Herrero explica sus procedimientos: la substracción –o la sustitución– de una palabra, o la importancia de mutar un acorde que provoca un matiz diferencial. La omisión repone en el púbico lo omitido, activando un poder de sugerencia. ¿Por qué explica Liliana sus procedimientos, sino porque los cree bien políticos? En una reciente entrevista con Cynthia Berguier y a Martín Rodríguez (Revista Panamá) dice: "El pasado no es un bloque de cemento, son agujas que te pinchan de vez en cuando, es muy difícil pensar la música sin lo que aconteció antes. Y creo que ese es el procedimiento: intervenirlo, interrogarlo, hacerlo estallar también”. El procedimiento es disidencia, y deseo de estrategia. Y las estrategias son políticas o bien están en dialogo con ella, y pueden ser por ella. ¿Qué política sería esa capaz de ubicarse fuera de lugar? Agrega Herrero: “si interrogáramos al peronismo como debemos hacerlo, por ejemplo, estaríamos mucho mejor, pero nadie se atreve a eso porque el pasado se ha transformado en una reliquia y eso no le sirve a nadie”. La fuerza del pasado se congela si se lo impone como modelo sobre el presente. Confiesa Liliana: “no me gustan los covers”. Cantar “como” García, Fito, o Yupanqui sería incapacidad de cantar. Las canciones de otros suponen –este es el gesto– indagar qué se hace con lo que hicieron los autores que nos interesan.

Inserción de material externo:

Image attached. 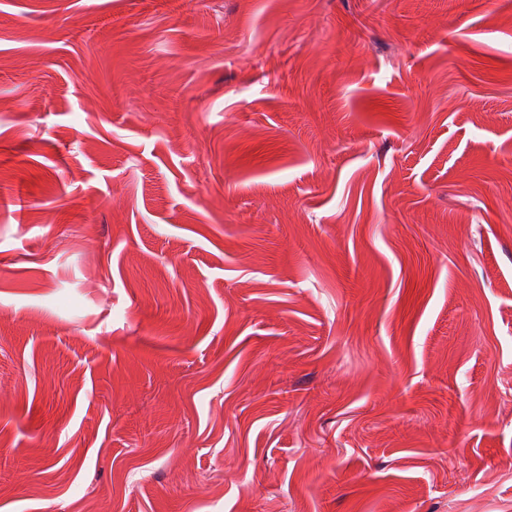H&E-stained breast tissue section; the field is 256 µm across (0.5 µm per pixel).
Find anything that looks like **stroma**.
<instances>
[{
    "instance_id": "stroma-1",
    "label": "stroma",
    "mask_w": 512,
    "mask_h": 512,
    "mask_svg": "<svg viewBox=\"0 0 512 512\" xmlns=\"http://www.w3.org/2000/svg\"><path fill=\"white\" fill-rule=\"evenodd\" d=\"M0 512H512V0H0Z\"/></svg>"
}]
</instances>
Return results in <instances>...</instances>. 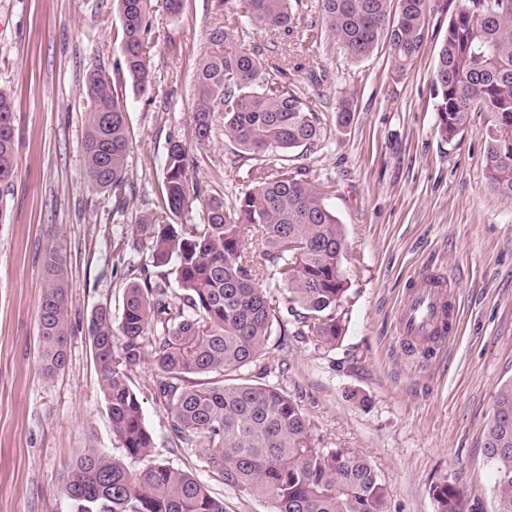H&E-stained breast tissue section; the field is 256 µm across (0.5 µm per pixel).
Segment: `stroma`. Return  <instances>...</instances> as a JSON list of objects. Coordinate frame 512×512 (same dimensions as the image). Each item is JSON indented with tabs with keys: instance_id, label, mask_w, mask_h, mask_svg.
Masks as SVG:
<instances>
[{
	"instance_id": "obj_1",
	"label": "stroma",
	"mask_w": 512,
	"mask_h": 512,
	"mask_svg": "<svg viewBox=\"0 0 512 512\" xmlns=\"http://www.w3.org/2000/svg\"><path fill=\"white\" fill-rule=\"evenodd\" d=\"M290 34L244 25L237 45L266 64L288 65V87L311 103L321 140L291 152L327 197L345 234L348 284L343 337L324 347L307 336L272 334L245 374L278 385L309 418L324 448L365 457L388 492L387 512H438L431 488H458L474 512H497L495 468L485 433L500 387L512 381V200L488 186L483 113L455 139L437 133L432 74L448 13L425 18L422 48L392 80L387 43L350 60L320 23L319 0H291ZM224 0H182L179 14L151 0L146 64L151 85L136 91L119 62L118 0H0V89L14 103L17 164L0 214V512H73L61 490L66 467L92 446L125 459L98 390L87 324L102 305L119 310L131 279L116 243L137 218L158 211L169 140L189 152L200 197L177 221L199 224L204 202L232 201L247 174L279 165L244 153L216 115L198 143L192 112L199 58L223 23ZM108 76L127 113L125 199L86 180L85 81ZM352 95L347 127L336 102ZM63 260L68 363L43 374L38 307L50 248ZM440 270L454 288L458 331L436 359L409 357L397 314L417 275ZM159 372L144 357L130 374L154 437L153 458L192 470L223 499L225 512H271L214 480L194 452L175 447L171 419L154 394Z\"/></svg>"
}]
</instances>
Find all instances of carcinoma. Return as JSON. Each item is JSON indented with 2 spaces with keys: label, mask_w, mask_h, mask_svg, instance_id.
<instances>
[{
  "label": "carcinoma",
  "mask_w": 512,
  "mask_h": 512,
  "mask_svg": "<svg viewBox=\"0 0 512 512\" xmlns=\"http://www.w3.org/2000/svg\"><path fill=\"white\" fill-rule=\"evenodd\" d=\"M290 0H229L224 23L194 75L196 137L209 139L215 113H224V136L252 155L288 154L316 144L321 122L311 104L288 89L284 70L268 68L249 49L227 51L241 24L288 28ZM477 0H455L437 57L433 87L437 131L455 138L474 112L486 117L489 188L512 199V0H492V15L473 10ZM150 0H119L123 66L134 87L150 84L145 35ZM429 0H320L325 28L350 58L359 60L386 41L400 80L424 39ZM89 104L84 151L89 185L127 193L126 112L111 82L88 73ZM353 99L336 103V122L352 121ZM189 157L169 142L163 198L178 215L199 192H190ZM16 169L13 99L0 89V216ZM135 239L121 250L148 267L173 266L179 292L144 278L131 282L119 315L101 306L87 330L99 391L112 432L130 458L152 456L154 439L129 372L153 356L157 393L171 417L175 447L198 450L217 480L248 497L266 499L272 512H386L387 489L371 463L340 448H321L311 422L283 389L254 383L246 368L259 357L274 326L288 317L320 344L343 336L347 286L341 272L345 238L324 192L309 174L288 162L250 181L229 207L206 203L201 224H166L155 213L140 216ZM41 296L39 335L45 375L67 363L66 283L60 257L49 252ZM271 271L284 300L257 286ZM485 450L494 462L499 512H512V383L504 384L487 426ZM63 494L75 512H224V500L196 475L150 461L129 469L89 447L68 465ZM438 512H464L463 497L444 482L431 488Z\"/></svg>",
  "instance_id": "carcinoma-1"
}]
</instances>
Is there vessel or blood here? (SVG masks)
<instances>
[{
  "label": "vessel or blood",
  "instance_id": "obj_1",
  "mask_svg": "<svg viewBox=\"0 0 512 512\" xmlns=\"http://www.w3.org/2000/svg\"><path fill=\"white\" fill-rule=\"evenodd\" d=\"M399 324L405 341L441 346L454 330L444 281L428 277L411 291L401 308Z\"/></svg>",
  "mask_w": 512,
  "mask_h": 512
}]
</instances>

Abel Gilbert identifica en el disco de Herrero una “potencia de dislocación”, que incluye una notoria “incomodidad con la nueva lógica digital y sus flujos sonoros. El fuera de lugar incluye por lo tanto el modo en que se habita una plataforma”. Efectivamente se han publicado unos cientos de discos, tecnología antigua que conserva una experiencia de la escucha, y una narración elaborada: “somos parecidos a eso sapos que en la austera noche de los pantanos se llaman sin verse, doblegando con su grito de amor toda la fatalidad del universo”. Batracios en busca de asilos amorosos. Todo el disco es un corrimiento: “vivo bajo la tierra, vivo dentro de mí” –con “una pobre antena que me transmite lo que decir”–; “yo estoy donde nunca estoy”, “yo me voy de aquí”. Con Lidia Borda canta: “En tu nombre me quito las llamas de un cuerpo que fui”, “habrá que seguir y seguir y seguir y seguir”. En otro tema dice: “y un gobierno que escupe tóxico, contra un pueblo que siente el vértigo, de un canalla que hoy sin escrúpulo reventó el corazón, el músculo”. Y de pronto se escucha a Susy Shock: “Reivindico mi derecho a ser un monstruo, y que otros sean lo normal. Sigue Liliana: “Yo me sueño a ratos, Volteando quimeras”, “Tras mis desvaríos, Me estallan las penas”. Y: “No pienses nunca que me fui, Yo solo soy camino”. Irse, seguir. Seguir, irse: subvertir. Ponerse a cantar “al compás del pensamiento, pensamiento extraordinario, solitario”. ¿Solitario oor desertor? El único tema en el que la voz no es de Liliana se llama “Horacio”: piano y contrabajo. Dice así: “No homogeiniza la conciencia de nadie, no hace de nadie parte de una conciencia única, no hace a todos mucho más libres, nos hace a todos muchos más libres saberse parte de una comunidad. Una comunidad es un síntoma de libertad, no una forma obligatoria de convivencia”. Son palabras pronunciadas por González, en su despedida de la Biblioteca Nacional.

El gesto mayor llegó el 16 de octubre, fecha de vísperas. ¿Fue eso un concierto? Fue un recital-asamblea para afirmar la voluntad de otra cosa. Una Comunidad-Herrero que incluye a Pedro Rossi (guitarra y voz), Ariel Naón (contrabajo), Facundo Guevara (percusión) y Mariano Agustoni (piano). Más las voces invitadas –extraordinarias– de Juli Laso y Luciana Jury. Un territorio se funda con marcas e inscripciones. Liliana eligió pañuelos: de las Madres, de Palestina. Hay más, dijo. Verdes y rojos. Hay más.